Franchising - How Could It Fail?
While franchising is widely recognized as a beneficial method of running a profitable business, there are occasions when a franchise does not achieve the success it is expected to. There can be various reasons for this. Some of the primary ones include:
Unrealistic Expectations: It is very natural for new franchisees to have very high expectations for their business. However, most franchises in the case of new businesses might take a few years before turning a profit. It is therefore essential to plan accordingly for the franchise to stand a chance.
Marketing Plan: While well-established and reputed franchisors might help their franchisees with funds and training for implementing marketing and advertising plans, small time franchisors might not possess the funds for this. Since marketing plays an important role in the success of a business, it is the franchisee’s responsibility to ensure that they choose a franchise according to the resources available to them.
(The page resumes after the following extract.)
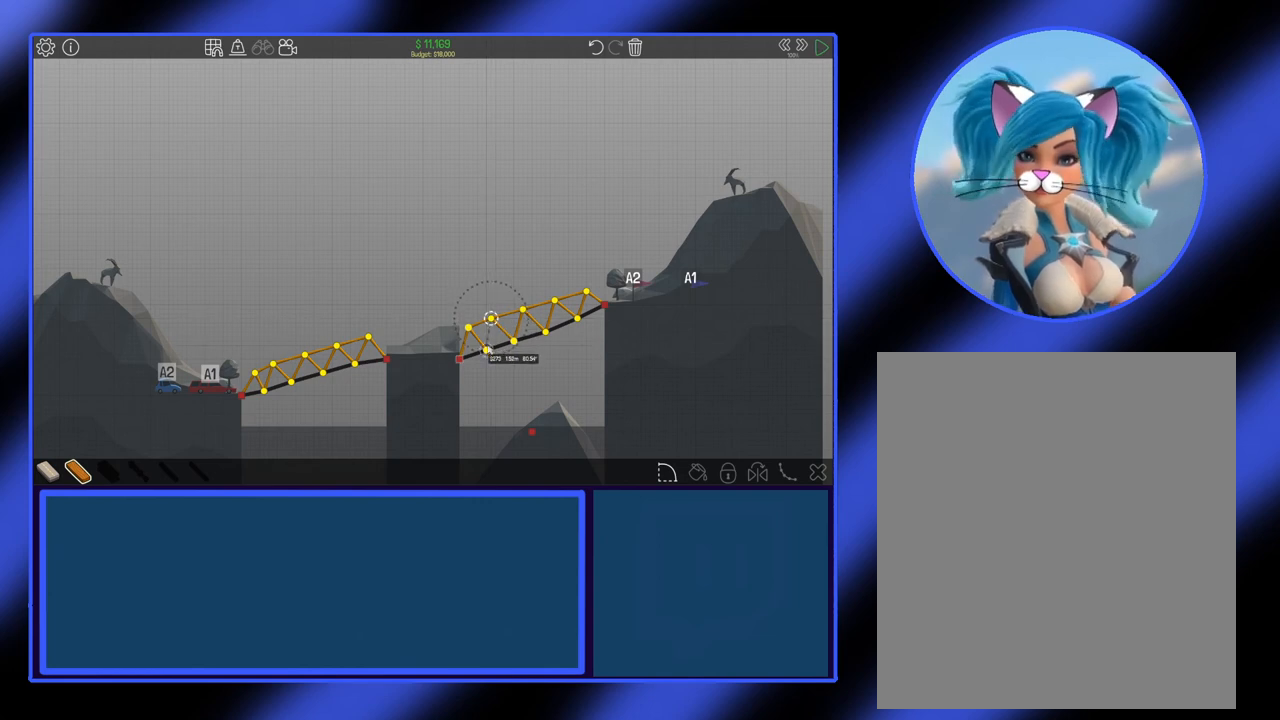
{"keys": [], "mouse": [], "events": [[167, "mouse_left", "down"], [267, "mouse_left", "up"]]}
Popular Appeal: It is absolutely essential that a franchise is accepted by the public and the product is well liked and accepted for it to succeed. If the business is one that cannot be easily duplicated, then the franchise is most likely to fail. Most franchises are designed so that they are easily duplicated.
Heavy Competition: it is imperative to choose a concept that is unique and has scope for expansion. Otherwise, the franchise may succumb to pressure from competition.
The primary stakeholders of a franchise must take these factors into consideration before even embarking on a franchise.